The Holy Spirit makes our mind like Christ’s mind and our heart like Christ’s heart, for the Law of the Gospel “proceeds to reform the heart” (CCC 1968).
Grace
Too often, when Catholics speak about the moral law and growing in holiness, grace is almost an afterthought. Grace is talked about as if it were a spiritual vitamin or energy boost, something added to our efforts that makes them holy or fruitful. We presume that we are the primary actor in our own sanctification.
This is precisely what the pope describes as the new Pelagianism. That is, speaking “warmly of God’s grace” but really believing that “all things are possible by the human will, as if it were something pure, perfect, all-powerful, to which grace is then added” (Gaudete et Exsultate 49).
Grace isn’t a spiritual energy boost, it’s the very life of God within us, transforming us into God. As the Catechism says, “Grace is a participation in the life of God. It introduces us into the intimacy of Trinitarian life….The grace of Christ is the gratuitous gift that God makes to us of his own life, infused by the Holy Spirit into our soul to heal it of sin and to sanctify it” (CCC 1997, 1999). With that in mind, growing in holiness isn’t like exercise or playing a musical instrument. Holiness is God giving us his very life (grace) in order to divinize us.
Holiness
The difference between the Pelagian vision of growing in holiness and the Catholic position is deceptively subtle because we do have a role in our own growth in holiness.
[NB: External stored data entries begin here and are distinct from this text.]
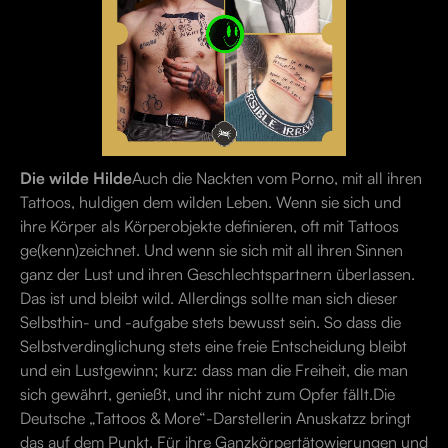
Die wilde Hilde
Auch die Nackten vom Porno, mit all ihren
Tattoos, huldigen dem wilden Leben. Wenn sie sich und
ihre Körper als Körperobjekte definieren, oft mit Tattoos
ge(kenn)zeichnet. Und wenn sie sich mit all ihren Sinnen
ganz der Lust und ihren Geschlechtspartnern überlassen.
Das ist und bleibt wild. Allerdings sollte man sich dieser
Selbsthin- und -aufgabe stets bewusst sein. So dass die
Selbstverdinglichung stets eine freie Entscheidung bleibt
und ein Lustgewinn; kurz: dass man die Freiheit, die man
sich gewährt, genießt, und ihr nicht zum Opfer fällt.Die
Deutsche „Tattoos & More“-Darstellerin Anuskatzz bringt
das auf dem Punkt. Für ihre Ganzkörpertätowierungen und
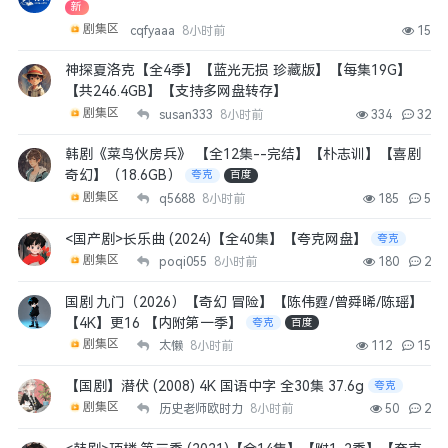
新
剧集区
cqfyaaa
8小时前
15
神探夏洛克【全4季】【蓝光无损 珍藏版】【每集19G】
【共246.4GB】【支持多网盘转存】
剧集区
susan333
8小时前
334
32
韩剧《菜鸟伙房兵》 【全12集--完结】【朴志训】【喜剧
奇幻】（18.6GB）
夸克
百度
剧集区
q5688
8小时前
185
5
<国产剧>长乐曲‎ (2024)【全40集】【夸克网盘】
夸克
剧集区
poqi055
8小时前
180
2
国剧 九门（2026）【奇幻 冒险】【陈伟霆/曾舜晞/陈瑶】
【4K】更16 【内附第一季】
夸克
百度
剧集区
太懒
8小时前
112
15
【国剧】潜伏 (2008) 4K 国语中字 全30集 37.6g
夸克
剧集区
历史老师欧时力
8小时前
50
2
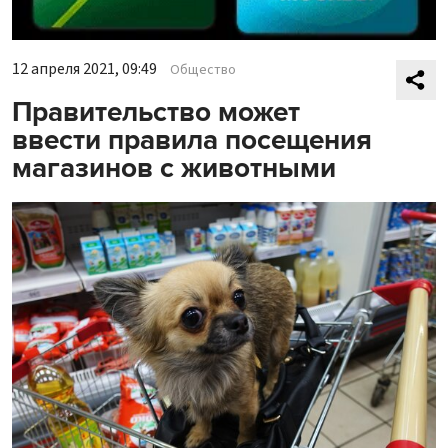
12 апреля 2021, 09:49
Общество
Правительство может
ввести правила посещения
магазинов с животными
Our active cooperation in prayer and overcoming sin is essential, but we need to ask ourselves, “Who is the primary actor in this pursuit of holiness, me or God?” For “everything ‘depends not on human will or exertion, but on God…” (GE 48).
The Holy Spirit is the first and primary actor in our holiness, we simply cooperate with each step he is calling us to in our daily life.
In Gaudete et Exsultate, the pope describes our role in our own sanctification using receptive language like: “depend on God,” “allow yourself to be loved by God,” and “let yourself be guided by the Holy Spirit.” These are not passive actions, but they also aren’t the language of “we become holy simply by trying harder.”
The truth is, we can’t even muster up the desire to pray by our own effort for “prayer is both a gift of grace and a determined response on our part” (CCC 2725). Fr. Raniero Cantalamessa, the Papal Preacher, has said:
“Between prayer and the gift of the Spirit, there is the same circularity and permeation that exists between grace and freedom. We need to receive the Holy Spirit to be able to pray, and we need to pray in order to receive the Holy Spirit. The gift of grace comes first, but then we need to pray for this gift to be preserved and increased.”
Similarly, we easily forget that, as the pope says, the desire to cooperate with grace is itself a gift from God for “Even the desire to be cleansed comes about in us through the outpouring and working of the Holy Spirit” (GE 53).
God does not only give us objective commandments, nor does he just give us the strength to live them out, rather, God transforms our hearts so that we desire to live like Jesus. This is true freedom: not only being able to live as Christ lived and love like Christ loved, but doing so with ease and joy because it is our own heart’s desire.
Holiness is not simply about more discipline, it’s about being docile before God. Our Blessed Mother is the model of what our disposition towards God ought to be. She is the timeless antidote to our contemporary Pelagianism simply because her wholehearted receptiveness to the Spirit kept her from thinking that she had any power apart from God.